Panneau sens interdit compromettant l’accès à une propriété privée : comment revendiquer l’existence d’une servitude de passage ?

Cette question se pose lorsqu’une propriété privée est uniquement accessible depuis une section de voie interdite à la circulation publique, en raison de la présence d’un panneau de sens interdit. Un récent arrêt de la troisième chambre civile de la Cour de cassation du 17 décembre 2020 est venu y apporter plusieurs éléments de réponse.

Il est intéressant de connaître la configuration des lieux dans lesquels le litige a trouvé naissance, pour en comprendre ensuite les enjeux juridiques.

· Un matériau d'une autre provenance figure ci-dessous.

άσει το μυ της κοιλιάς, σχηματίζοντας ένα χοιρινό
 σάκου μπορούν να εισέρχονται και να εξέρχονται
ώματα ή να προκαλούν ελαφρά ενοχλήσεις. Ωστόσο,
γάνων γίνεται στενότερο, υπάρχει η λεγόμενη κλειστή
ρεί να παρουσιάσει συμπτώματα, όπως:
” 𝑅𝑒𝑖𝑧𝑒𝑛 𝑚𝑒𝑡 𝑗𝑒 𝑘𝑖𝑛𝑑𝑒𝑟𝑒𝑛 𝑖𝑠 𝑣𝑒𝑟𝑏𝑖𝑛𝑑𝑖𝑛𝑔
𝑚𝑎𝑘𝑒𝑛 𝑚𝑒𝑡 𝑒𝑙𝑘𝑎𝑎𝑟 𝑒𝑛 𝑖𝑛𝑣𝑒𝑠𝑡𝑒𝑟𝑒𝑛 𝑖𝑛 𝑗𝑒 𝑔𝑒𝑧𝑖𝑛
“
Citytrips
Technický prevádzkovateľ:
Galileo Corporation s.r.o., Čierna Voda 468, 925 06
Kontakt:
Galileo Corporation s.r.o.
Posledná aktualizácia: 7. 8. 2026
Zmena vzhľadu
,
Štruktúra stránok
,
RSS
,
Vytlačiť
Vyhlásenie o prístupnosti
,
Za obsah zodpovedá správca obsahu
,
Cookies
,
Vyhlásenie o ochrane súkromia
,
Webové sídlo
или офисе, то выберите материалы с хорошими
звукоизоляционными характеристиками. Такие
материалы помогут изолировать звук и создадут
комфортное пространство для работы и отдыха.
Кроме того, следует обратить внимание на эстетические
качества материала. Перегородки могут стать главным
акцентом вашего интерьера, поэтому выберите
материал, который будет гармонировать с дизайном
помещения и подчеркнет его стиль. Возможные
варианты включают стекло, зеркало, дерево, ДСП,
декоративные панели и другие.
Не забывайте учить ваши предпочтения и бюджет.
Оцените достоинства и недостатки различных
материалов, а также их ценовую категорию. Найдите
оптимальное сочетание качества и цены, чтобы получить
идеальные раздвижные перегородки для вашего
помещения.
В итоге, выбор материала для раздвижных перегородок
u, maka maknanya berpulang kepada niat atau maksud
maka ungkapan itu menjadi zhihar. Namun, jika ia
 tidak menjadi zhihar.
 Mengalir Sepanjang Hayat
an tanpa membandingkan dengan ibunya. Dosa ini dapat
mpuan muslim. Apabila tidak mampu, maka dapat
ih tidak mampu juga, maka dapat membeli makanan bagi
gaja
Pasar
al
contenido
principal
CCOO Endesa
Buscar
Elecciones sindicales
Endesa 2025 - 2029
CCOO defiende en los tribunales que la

En l’espèce, la voie à l’extrémité de laquelle se situe la propriété litigieuse fait l’objet d’une signalisation d’interdiction à la circulation en direction de celle-ci.

Plus encore, cette signalisation est démunie de restriction au profit des riverains et ne comporte au demeurant aucune mention relative aux destinataires de l’interdiction (locataires, visiteurs).

Il était ainsi fait défense à tout véhicule d'emprunter cette voie dans le sens de la propriété enclavée, y compris pour son propriétaire lequel, bien que riverain, craignait ainsi d’être verbalisé étant donné que l’accès ne peut s’effectuer par une autre voie de largeur suffisante et accessible au public.

Il ne s’agissait donc pas d’une simple règlementation de l’accès, mais bien d’une prohibition pure et simple d’utilisation des véhicules indépendamment de la qualité de leurs conducteurs.

Considérant, de manière tout à fait légitime, que l’on doit être libre d’aller et venir de chez soi c’est-à-dire d’exercer le droit réel immobilier dont l’on est titulaire, le propriétaire de la parcelle enclavée a revendiqué devant les tribunaux l’existence d’une servitude de passage sur une parcelle appartenant à un autre riverain. En d’autres mots, le propriétaire a réclamé le droit de circuler sur la voie privée de son voisin pour ne pas avoir à emprunter le sens interdit.

Le cas échéant, cette servitude aurait été accordée par le propriétaire du fonds servants au profit du propriétaire du fonds dominant.

Ce dernier a en l’espèce obtenu gain de cause en appel, la Cour s’appuyant sur l’existence d’un panneau de sens interdit sans aucune restriction et l’absence de démonstration, par le riverain en défense, de l’inexistence de la décision administrative à l’origine de cette signalisation.

La Cour de cassation a relevé que la charge de la preuve avait été renversée à tort par les juges d’appel, en contradiction avec les règles d’administration de la preuve.

Elle rappelle au contraire que c’est au propriétaire qui revendique une servitude de passage de démontrer qu’aucune autre voie n’est disponible et non à la partie adverse de rapporter la preuve du contraire. En l’occurrence, il appartenait au propriétaire de la propriété enclavée de démontrer que son accès depuis la voie publique se heurtait à un obstacle insurmontable.

Cet obstacle peut être matériel lorsqu’il tient à la configuration des lieux, à la présence d’un mur ou d’arbres rendant la voie infranchissable, ou bien juridique lorsque son utilisation est prohibée par une décision administrative.

Il s’agira le plus souvent d’un arrêté municipal prévoyant, pour rendre l’interdiction visible et effective, l’apposition d’une signalisation d’interdiction en bordure de voie.

Ainsi, le propriétaire souhaitant revendiquer l’existence d’une servitude de passage au profit de son fonds enclavé sera tenu :

1/ De faire la démonstration de ses allégations, sans attendre que la preuve du contraire soit rapportée par la partie adverse le cas échéant ;

2/ En établissant à cette fin :

• L’existence de l’obstacle juridique empêchant l’accès à la propriété litigieuse, au moyen de la production de la décision administrative corrélative ;

• L’absence d’alternative à cet obstacle, en l’occurrence celle d’une autre voie praticable lui permettant de contourner le sens interdit.

L’objectif étant de matérialiser l’état d’enclave effectif du fonds.